- Johnny Gentle in 1960

Background information
- Also known as: Darren Young
- Born: John Askew 8 December 1936 Liverpool, England
- Died: 29 February 2024 (aged 87)
- Genres: Rock, pop
- Occupations: Singer, songwriter
- Years active: 1959–mid 1960s
- Labels: Philips, Parlophone

= Johnny Gentle =

British singer (1936–2024)

John Askew (8 December 1936 – 29 February 2024), known as Johnny Gentle and later Darren Young, was a songwriter and crooner from Liverpool, England.

==Life and career==
John Askew was born on 8 December 1936 in Liverpool, where he also grew up. After leaving school he was apprenticed as a carpenter, and, using a borrowed book for instructions, made his own guitar. He teamed up with Bobby Crawford and the pair began performing at local clubs, singing Everly Brothers songs, before Askew took a job working on a luxury ocean liner. On his return, he entered talent competitions as a solo singer, and changed his stage name, first to George Baker and then to Ricky Damone. He moved to London and worked on a building site, before winning a talent competition at the Locarno Ballroom in Streatham. He was auditioned by manager Larry Parnes, who secured him a recording contract with Philips Records in 1959, and gave him the stage name Johnny Gentle.

Gentle released two singles on Philips in 1959, the self-penned "Wendy", and "Milk From The Coconut", but they did not make the charts, and nor did an EP, The Gentle Touch, containing "I Like the Way", "Darlin' Won't You Wait", "Milk from the Coconut", and "This Friendly World". In early May 1960, Parnes co-promoted, with Allan Williams, a show at Liverpool Stadium starring Gene Vincent supported by local groups Cass and the Cassanovas, Rory Storm and the Hurricanes and Gerry and the Pacemakers.

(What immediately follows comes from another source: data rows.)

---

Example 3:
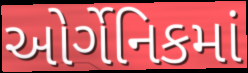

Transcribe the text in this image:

ઓર્ગેનિકમાં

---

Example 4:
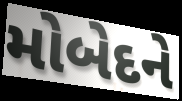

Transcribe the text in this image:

મોબેદને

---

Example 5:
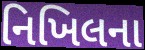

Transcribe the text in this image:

નિખિલના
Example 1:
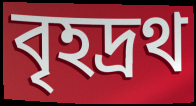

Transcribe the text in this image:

বৃহদ্রথ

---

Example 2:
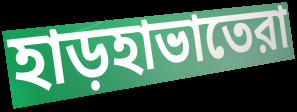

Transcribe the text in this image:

হাড়হাভাতেরা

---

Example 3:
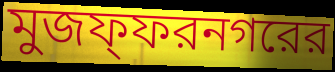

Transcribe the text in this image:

মুজফ্ফরনগরের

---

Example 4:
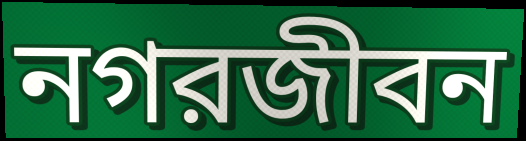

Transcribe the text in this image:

নগরজীবন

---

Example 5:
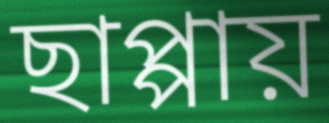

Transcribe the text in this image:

ছাপ্পায়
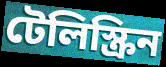
টেলিস্ক্রিন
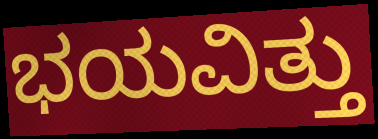
ಭಯವಿತ್ತು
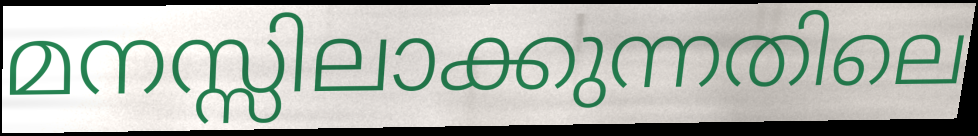
മനസ്സിലാക്കുന്നതിലെ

Parnes thought it would be a good idea to use Liverpool groups as backing bands for his artists, who included Billy Fury, and held auditions on 10 May 1960. This resulted in the Silver Beetles being selected to back Gentle on a short Scottish tour.

The tour, between 20 and 28 May 1960, included performances at Alloa, Inverness, Fraserburgh, Keith, Forres, Nairn and Peterhead. At the time, the group comprised John Lennon, Paul McCartney, George Harrison, Stuart Sutcliffe and drummer Tommy Moore. Although the group themselves were not specifically credited in tour publicity, being billed as "Johnny Gentle and his group", informally McCartney used the pseudonym Paul Ramon, Harrison called himself Carl Harrison, Lennon was "Long John", and Sutcliffe was known as Stuart de Staël. Their repertoire included "It Doesn't Matter Anymore", "Raining in My Heart", "I Need Your Love Tonight", "Poor Little Fool", "(I Don't Know Why) But I Do", "C'mon Everybody" (a tribute to Eddie Cochran, who had died while on tour with Gene Vincent a few weeks earlier), and "He'll Have to Go". Gentle later wrote:"We met at the venue just half an hour before our first public performance together and all things considered we sounded pretty good from the off. Every night the sound we made got better, by the end of the tour I knew these boys were as good as any I'd worked with....." Gentle wrote a song on the tour, "I've Just Fallen For Someone", reputedly with help from Lennon. The song was later recorded by Adam Faith on his second album. Gentle also claimed to have suggested that Parnes sign the group, but Parnes at the time was only interested in managing solo singers. After their return to Liverpool, Gentle sang onstage with the group at one of their performances, but, by the time he next needed a band to tour with, they were unavailable as they had travelled to Hamburg.

Johnny Gentle released three further singles on the Philips label: "Darlin' Won't You Wait", "After My Laughter Came Tears" (both 1960) and "Darlin'" (1961). He also made several appearances on TV and radio shows. Changing his stage name to Darren Young, he released his own version of "I've Just Fallen for Someone" on Parlophone in 1962, again without success. By 1964, he had joined the Viscounts.

Gentle later moved to Jersey, where he worked as a joiner. He then moved to Kent, and made occasional appearances at Beatles fan conventions. In 1998 he co-wrote a book, Johnny Gentle & the Beatles: First Ever Tour. Gentle died on 29 February 2024, at the age of 87.